• _Document passage_:
Reputation: 899
I have list of tuples which contains userId
and point
. I want to combine or reduce this list by the key.
val points: List[(Int, Double)] = List(
(1, 1.0),
(2, 3.2),
(4, 2.0),
(1, 4.0),
(2, 6.8)
)
The expected result should look like:
List((1, 5.0), (2, 10.0), (4, 2.0))
I tried with groupBy
and mapValue
, but got an error:
val aggrPoint: Map[Int, Double] = incomes.groupBy(_._1).mapValues(seq => seq.reduce(_._2 + _._2))
Error:(16, 180) type mismatch;
found : Double
required: (Int, Double)
What am I doing wrong, and is there a idiomatic way to achieve this?
P.S) I found that in Spark aggregateByKey
does this job. But, is there a built-in method in Scala?
Upvotes: 1
Views: 12079
Reputation: 1568
Using collect
points.groupBy(_._1).collect{
case e => e._1 -> e._2.map(_._2).sum
}.toList
//res1: List[(Int, Double)] = List((2,10.0), (4,2.0), (1,5.0))
Upvotes: 0
Reputation: 41957
What am I doing wrong, and is there a idiomatic way to achieve this?
let's go step by step to see what are you doing wrong. (I am going to use REPL)
first of all lets define the points
scala> val points: List[(Int, Double)] = List(
| (1, 1.0),
| (2, 3.2),
| (4, 2.0),
| (1, 4.0),
| (2, 6.8)
| )
points: List[(Int, Double)] = List((1,1.0), (2,3.2), (4,2.0), (1,4.0), (2,6.8))
As you can see that you have List[Tuple2[Int, Double]]
so when you do groupBy
and mapValues
as
scala> points.groupBy(_._1).mapValues(seq => println(seq))

• _Extracted material_:
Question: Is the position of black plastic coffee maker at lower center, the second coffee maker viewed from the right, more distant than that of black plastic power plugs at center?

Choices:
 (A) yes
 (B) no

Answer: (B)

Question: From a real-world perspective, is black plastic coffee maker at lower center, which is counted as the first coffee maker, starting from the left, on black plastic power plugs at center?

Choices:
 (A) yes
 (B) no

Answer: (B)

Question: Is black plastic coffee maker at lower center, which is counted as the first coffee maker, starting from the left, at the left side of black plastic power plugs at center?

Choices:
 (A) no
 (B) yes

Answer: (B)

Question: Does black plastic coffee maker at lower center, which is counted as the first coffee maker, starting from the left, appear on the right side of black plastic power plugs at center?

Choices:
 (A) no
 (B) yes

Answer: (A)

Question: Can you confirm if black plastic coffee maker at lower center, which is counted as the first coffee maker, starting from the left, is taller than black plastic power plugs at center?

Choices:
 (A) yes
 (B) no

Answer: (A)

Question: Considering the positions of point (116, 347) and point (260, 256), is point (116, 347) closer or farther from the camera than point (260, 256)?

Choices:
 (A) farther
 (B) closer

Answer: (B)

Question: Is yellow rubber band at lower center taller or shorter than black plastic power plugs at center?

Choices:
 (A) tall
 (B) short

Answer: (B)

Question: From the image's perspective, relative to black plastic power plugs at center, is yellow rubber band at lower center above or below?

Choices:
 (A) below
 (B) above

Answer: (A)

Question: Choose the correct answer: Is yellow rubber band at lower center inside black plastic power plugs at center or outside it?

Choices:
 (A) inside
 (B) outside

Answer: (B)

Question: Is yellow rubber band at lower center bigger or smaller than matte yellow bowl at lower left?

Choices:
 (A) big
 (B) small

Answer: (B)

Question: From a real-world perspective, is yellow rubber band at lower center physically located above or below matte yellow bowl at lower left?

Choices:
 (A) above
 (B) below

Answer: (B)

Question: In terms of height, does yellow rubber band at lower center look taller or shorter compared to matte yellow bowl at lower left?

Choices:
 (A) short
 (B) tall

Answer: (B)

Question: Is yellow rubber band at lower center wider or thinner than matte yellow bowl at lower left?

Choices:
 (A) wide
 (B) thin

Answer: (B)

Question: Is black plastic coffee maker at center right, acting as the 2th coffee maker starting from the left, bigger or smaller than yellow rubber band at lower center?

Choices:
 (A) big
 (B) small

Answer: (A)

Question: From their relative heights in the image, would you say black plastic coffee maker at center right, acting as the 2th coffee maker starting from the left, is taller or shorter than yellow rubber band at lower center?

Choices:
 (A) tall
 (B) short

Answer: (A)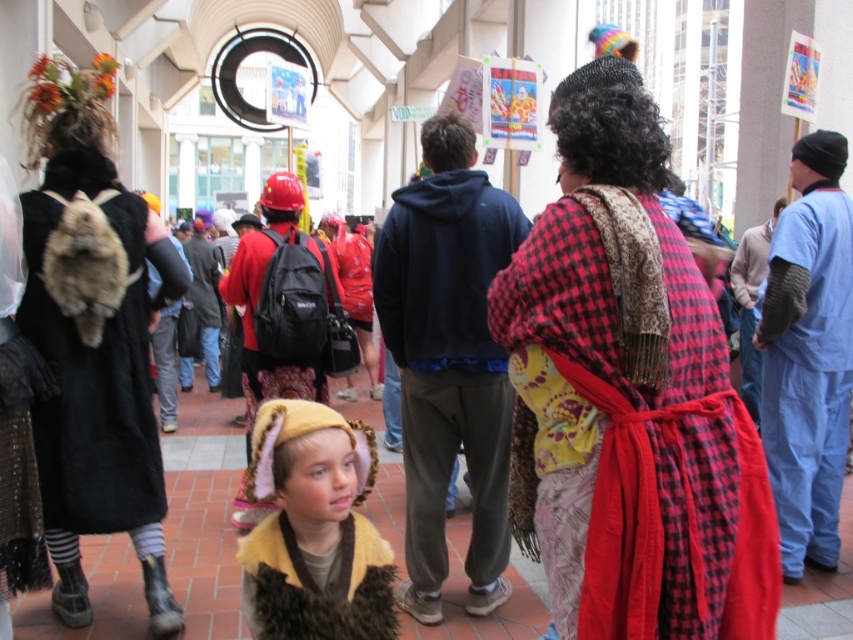
Question: From the image, what is the correct spatial relationship of red plaid dress at center in relation to fuzzy black coat at left?

Choices:
 (A) right
 (B) left

Answer: (A)

Question: Which point is closer to the camera?

Choices:
 (A) red plaid dress at center
 (B) fuzzy black coat at left
 (C) red plaid robe at right

Answer: (A)

Question: Estimate the real-world distances between objects in this image. Which object is closer to the red plaid dress at center?

Choices:
 (A) red plaid robe at center
 (B) fuzzy yellow hat at center
 (C) blue scrubs at right
 (D) fuzzy black coat at left

Answer: (B)

Question: Which point appears closest to the camera in this image?

Choices:
 (A) (282, 490)
 (B) (758, 349)

Answer: (A)

Question: Is red plaid dress at center further to the viewer compared to blue scrubs at right?

Choices:
 (A) no
 (B) yes

Answer: (A)

Question: Considering the relative positions of red plaid dress at center and fuzzy yellow hat at center in the image provided, where is red plaid dress at center located with respect to fuzzy yellow hat at center?

Choices:
 (A) left
 (B) right

Answer: (B)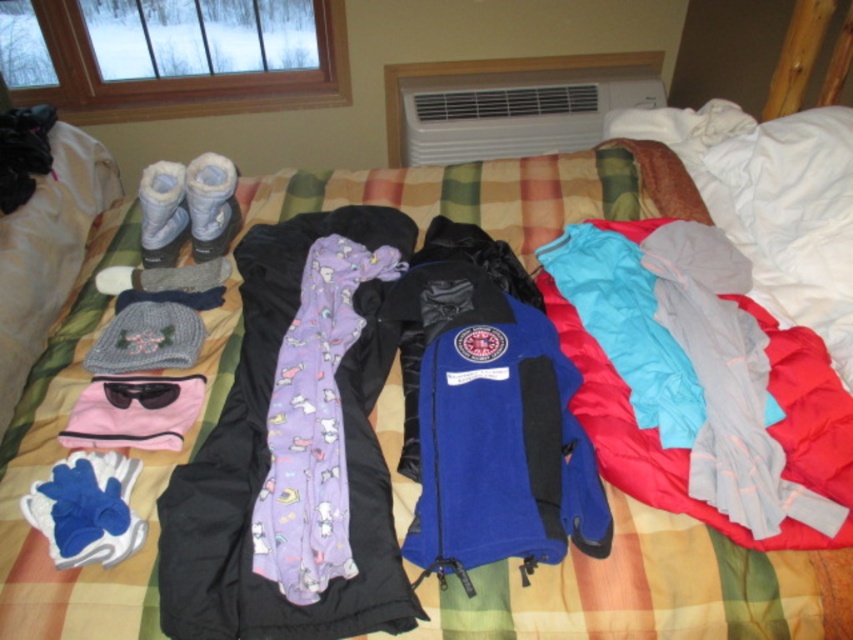
Which is below, purple fleece scarf at center or blue fleece jacket at center?

blue fleece jacket at center is lower down.

Does point (312, 545) come closer to viewer compared to point (514, 461)?

Yes.

In order to click on purple fleece scarf at center in this screenshot , I will do `click(296, 449)`.

Does light blue fabric at center have a lesser height compared to blue fleece jacket at center?

In fact, light blue fabric at center may be taller than blue fleece jacket at center.

Is point (670, 339) positioned in front of point (450, 570)?

No, (670, 339) is behind (450, 570).

Does point (548, 285) lie in front of point (572, 524)?

No.

Where is `light blue fabric at center`? light blue fabric at center is located at coordinates (700, 385).

Which of these two, purple fleece scarf at center or light blue fabric at center, stands shorter?

Standing shorter between the two is light blue fabric at center.

Locate an element on the screen. The width and height of the screenshot is (853, 640). purple fleece scarf at center is located at coordinates (296, 449).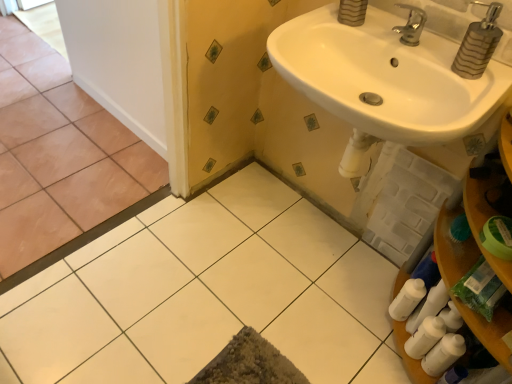
Where is `free spot above white glossy tile at center, the 1th ceramic tile when ordered from right to left (from a real-world perspective)`? The height and width of the screenshot is (384, 512). free spot above white glossy tile at center, the 1th ceramic tile when ordered from right to left (from a real-world perspective) is located at coordinates pos(216,293).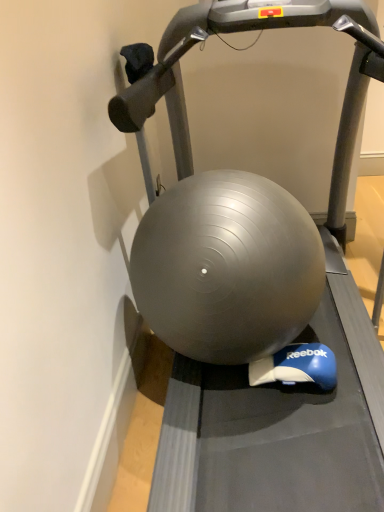
Where is `matte gray ball at center`? This screenshot has width=384, height=512. matte gray ball at center is located at coordinates (227, 267).

What do you see at coordinates (227, 267) in the screenshot? The width and height of the screenshot is (384, 512). I see `matte gray ball at center` at bounding box center [227, 267].

This screenshot has height=512, width=384. What do you see at coordinates (249, 303) in the screenshot?
I see `silver metallic treadmill at center` at bounding box center [249, 303].

At what (x,y) coordinates should I click in order to perform the action: click on silver metallic treadmill at center. Please return your answer as a coordinate pair (x, y). The height and width of the screenshot is (512, 384). Looking at the image, I should click on (249, 303).

Where is `matte gray ball at center`? The image size is (384, 512). matte gray ball at center is located at coordinates (227, 267).

Based on the photo, considering the relative positions of silver metallic treadmill at center and matte gray ball at center in the image provided, is silver metallic treadmill at center to the left of matte gray ball at center from the viewer's perspective?

No, silver metallic treadmill at center is not to the left of matte gray ball at center.

Between silver metallic treadmill at center and matte gray ball at center, which one is positioned in front?

silver metallic treadmill at center.

Is point (248, 360) positioned after point (303, 252)?

Yes, it is.

From the image's perspective, which one is positioned higher, silver metallic treadmill at center or matte gray ball at center?

silver metallic treadmill at center.

From a real-world perspective, who is located lower, silver metallic treadmill at center or matte gray ball at center?

matte gray ball at center is physically lower.

In the scene shown: Considering the sizes of silver metallic treadmill at center and matte gray ball at center in the image, is silver metallic treadmill at center wider or thinner than matte gray ball at center?

In the image, silver metallic treadmill at center appears to be wider than matte gray ball at center.

Considering the sizes of objects silver metallic treadmill at center and matte gray ball at center in the image provided, who is taller, silver metallic treadmill at center or matte gray ball at center?

silver metallic treadmill at center.

Is silver metallic treadmill at center smaller than matte gray ball at center?

Incorrect, silver metallic treadmill at center is not smaller in size than matte gray ball at center.

Is matte gray ball at center located within silver metallic treadmill at center?

Yes, matte gray ball at center is inside silver metallic treadmill at center.

Is silver metallic treadmill at center not close to matte gray ball at center?

No, silver metallic treadmill at center is not far from matte gray ball at center.

In the scene shown: Is silver metallic treadmill at center looking in the opposite direction of matte gray ball at center?

Yes, matte gray ball at center is at the back of silver metallic treadmill at center.

Consider the image. How many degrees apart are the facing directions of silver metallic treadmill at center and matte gray ball at center?

The angular difference between silver metallic treadmill at center and matte gray ball at center is 1.43 degrees.

You are a GUI agent. You are given a task and a screenshot of the screen. Output one action in this format:
    pyautogui.click(x=<x>, y=<y>)
    Task: Click on the treadmill in front of the matte gray ball at center
    The height and width of the screenshot is (512, 384).
    Given the screenshot: What is the action you would take?
    pyautogui.click(x=249, y=303)

Which is more to the left, matte gray ball at center or silver metallic treadmill at center?

From the viewer's perspective, matte gray ball at center appears more on the left side.

In the scene shown: In the image, is matte gray ball at center positioned in front of or behind silver metallic treadmill at center?

In the image, matte gray ball at center appears behind silver metallic treadmill at center.

Considering the points (255, 313) and (190, 184), which point is in front, point (255, 313) or point (190, 184)?

The point (255, 313) is closer to the camera.

From the image's perspective, is matte gray ball at center above or below silver metallic treadmill at center?

matte gray ball at center is below silver metallic treadmill at center.

From a real-world perspective, is matte gray ball at center on silver metallic treadmill at center?

No, from a real-world perspective, matte gray ball at center is not on top of silver metallic treadmill at center.

Considering the relative sizes of matte gray ball at center and silver metallic treadmill at center in the image provided, is matte gray ball at center wider than silver metallic treadmill at center?

Incorrect, the width of matte gray ball at center does not surpass that of silver metallic treadmill at center.

Does matte gray ball at center have a lesser height compared to silver metallic treadmill at center?

Indeed, matte gray ball at center has a lesser height compared to silver metallic treadmill at center.

Who is bigger, matte gray ball at center or silver metallic treadmill at center?

With larger size is silver metallic treadmill at center.

Is silver metallic treadmill at center located within matte gray ball at center?

No, silver metallic treadmill at center is not inside matte gray ball at center.

Is matte gray ball at center with silver metallic treadmill at center?

Yes.

Is matte gray ball at center aimed at silver metallic treadmill at center?

Yes, matte gray ball at center is oriented towards silver metallic treadmill at center.

Can you tell me how much matte gray ball at center and silver metallic treadmill at center differ in facing direction?

The facing directions of matte gray ball at center and silver metallic treadmill at center are 1.43 degrees apart.

You are a GUI agent. You are given a task and a screenshot of the screen. Output one action in this format:
    pyautogui.click(x=<x>, y=<y>)
    Task: Click on the ball lying behind the silver metallic treadmill at center
    The image size is (384, 512).
    Given the screenshot: What is the action you would take?
    pyautogui.click(x=227, y=267)

What are the coordinates of `treadmill on the right of matte gray ball at center` in the screenshot? It's located at (249, 303).

You are a GUI agent. You are given a task and a screenshot of the screen. Output one action in this format:
    pyautogui.click(x=<x>, y=<y>)
    Task: Click on the treadmill located in front of the matte gray ball at center
    
    Given the screenshot: What is the action you would take?
    pyautogui.click(x=249, y=303)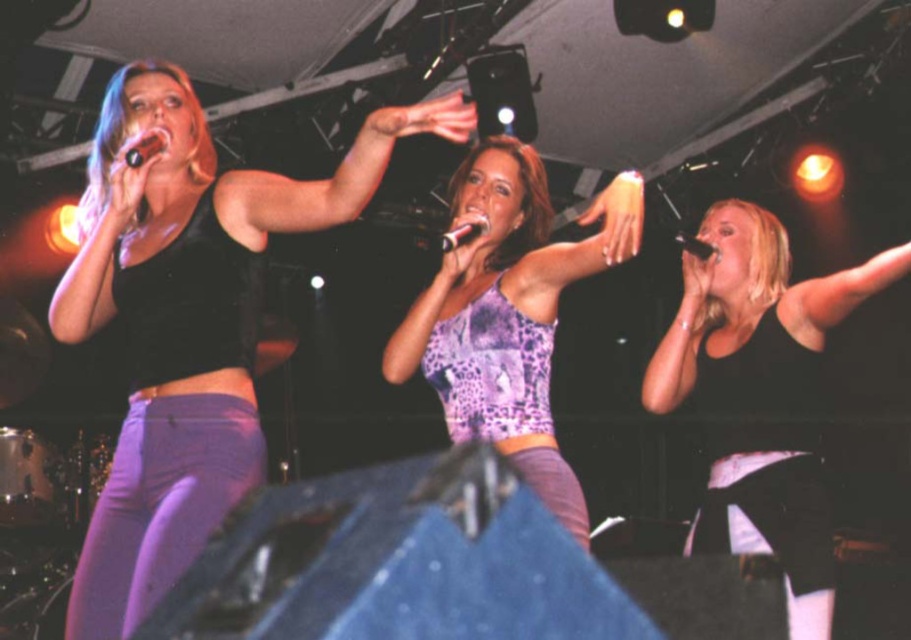
You are a photographer positioned at the back of the venue. You need to capture a closeup shot of the shiny black microphone at upper left while ensuring the black matte tank top at left is visible in the frame. Is the microphone wide enough to be the main focus without the tank top blocking it?

The black matte tank top at left is wider than the shiny black microphone at upper left, so the tank top might block the microphone if positioned too closely. Adjust the angle to ensure the microphone remains the focus while still showing the tank top.

You are an audience member sitting at the front row of the performance. You notice two microphones on the stage. Which one is positioned to the left side from your perspective? The black plastic microphone at center or the black matte microphone at upper center?

The black plastic microphone at center is positioned to the left of the black matte microphone at upper center from your perspective.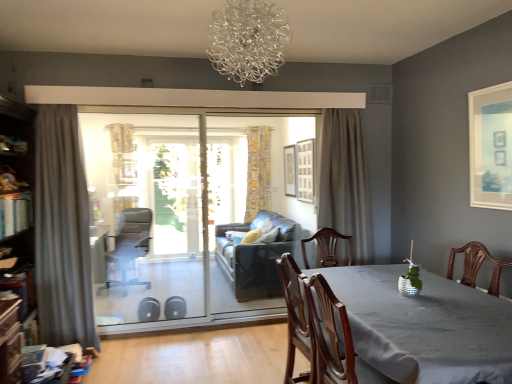
Question: From a real-world perspective, is transparent glass screen door at center located beneath matte white picture frame at upper right, the 3th picture frame positioned from the back?

Choices:
 (A) yes
 (B) no

Answer: (A)

Question: Can you confirm if transparent glass screen door at center is bigger than matte white picture frame at upper right, the first picture frame when ordered from front to back?

Choices:
 (A) yes
 (B) no

Answer: (A)

Question: Considering the relative positions of transparent glass screen door at center and matte white picture frame at upper right, the first picture frame when ordered from front to back, in the image provided, is transparent glass screen door at center to the right of matte white picture frame at upper right, the first picture frame when ordered from front to back, from the viewer's perspective?

Choices:
 (A) no
 (B) yes

Answer: (A)

Question: Considering the relative sizes of transparent glass screen door at center and matte white picture frame at upper right, arranged as the 3th picture frame when viewed from the left, in the image provided, is transparent glass screen door at center thinner than matte white picture frame at upper right, arranged as the 3th picture frame when viewed from the left,?

Choices:
 (A) no
 (B) yes

Answer: (A)

Question: Can you confirm if transparent glass screen door at center is smaller than matte white picture frame at upper right, the 3th picture frame positioned from the back?

Choices:
 (A) no
 (B) yes

Answer: (A)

• _Problem to work on_:
Please write out, word for word, the stretch of the Scala thread from "I tried with" through "method in Scala?".

• _Response area_:
I tried with groupBy
and mapValue
, but got an error:
val aggrPoint: Map[Int, Double] = incomes.groupBy(_._1).mapValues(seq => seq.reduce(_._2 + _._2))
Error:(16, 180) type mismatch;
found : Double
required: (Int, Double)
What am I doing wrong, and is there a idiomatic way to achieve this?
P.S) I found that in Spark aggregateByKey
does this job. But, is there a built-in method in Scala?